Of course, you should do sports (even if you were not a teacher), of course, you should go on vacation regularly (even if you are a teacher and only has the next "lesson time" for it), of course, you should eat healthily (especially as Teacher) and of course, you should be in love happily (this is generally recommended). But apart from that, you can do a lot more for yourself, especially as a teacher in practical work.
First of all, after successfully completing their training, many teachers often make a mistake that only has an impact years later: they stop deliberately reflecting on themselves and their teaching style - perhaps because in the legal clerkship it usually meant "tearing apart" their own work. and sometimes ended in most personal criticism.
In addition, they no longer observe their colleagues - often because they are happy to have escaped constant surveillance and want to make this possible for other teachers. Not infrequently also because the burden of a full position hardly seems to leave any time for the further development of your own teacher personality - unless you actively try to do what requires an enormous amount of discipline.
But that's already the next topic. As part of our practical coaching for teachers, we often experience that discipline in the classroom has remained a theoretical construct for most teachers since their training, which has never really been put into practice. Many basic approaches have often remained unsettled. Here is an excerpt from the top questions that are repeatedly asked in our teacher | student coaching sessions
- The guys in the back row don't get their mouths shut and if I admonish them, they get cheeky. What else should I do?
- Anna's parents told her she didn't have to do what I asked her to do if she didn't want to. How am I supposed to get Anna to work when her parents get in the way?
- I don't feel taken seriously by my class. If I admonish them, it will be fine for about two minutes and then everything will be as before. Is it my young age?
- I feel like the class doesn't like me no matter what I do. I try so hard.
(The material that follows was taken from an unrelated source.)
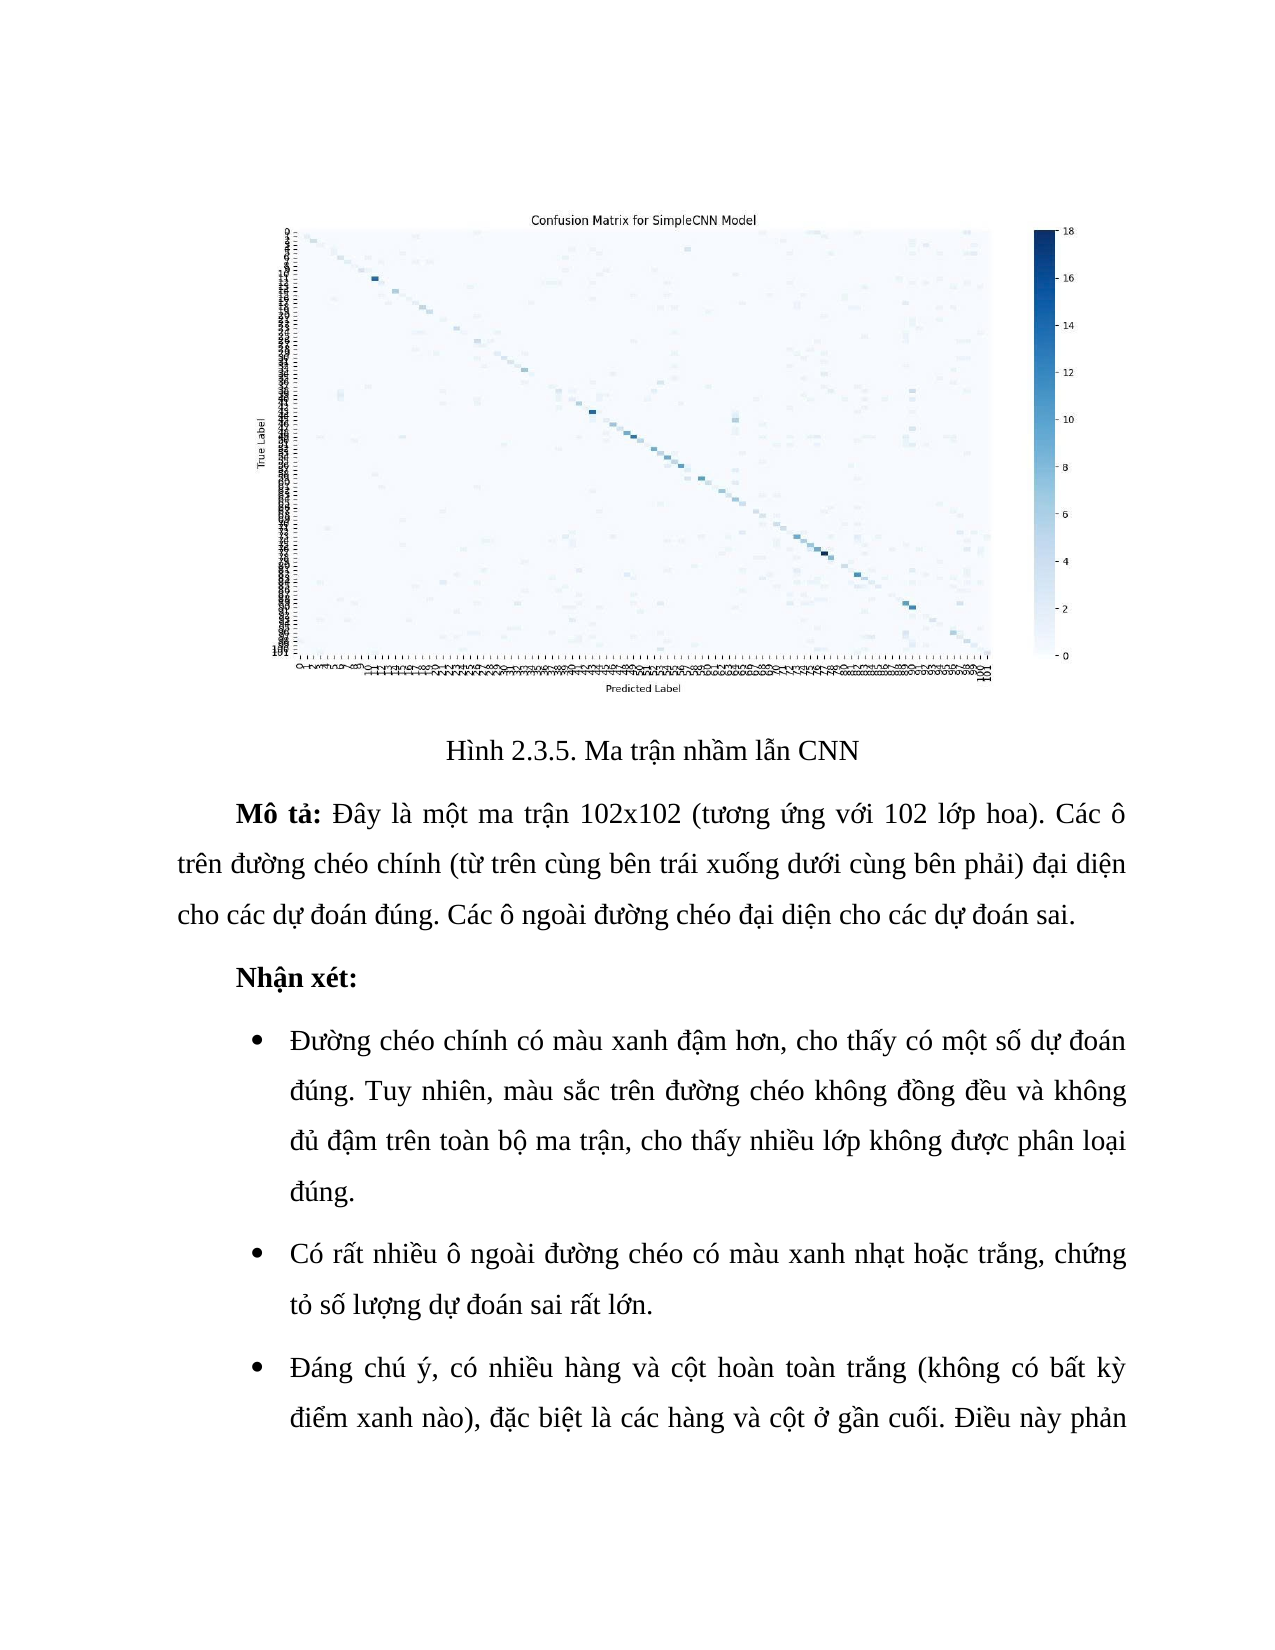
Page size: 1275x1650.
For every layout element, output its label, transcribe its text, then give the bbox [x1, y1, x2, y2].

What should I do?
If you are familiar with one of these questions, you do not know how you would react, or you may not recognize the connection to “discipline in the classroom”, you may also have some catching up to do in this area and coaching from teacher | pupil might not be one bad idea.
If you are familiar with one of these questions, you do not know how you would react, or you may not recognize the connection to “discipline in the classroom”, you may also have some catching up to do in this area and coaching from teacher | pupil might not be one bad idea.
This list could go on and on and shows one thing: discipline, but above all its practical application, is the be-all and end-all for maintaining teachers health. This insight is often new to many teachers, as they are used to the fact that discipline is mostly seen as a tool for the benefit of the students. Already in the teachers' own way of thinking, the teacher mostly falls “behind”. Starting here can save many follow-up problems.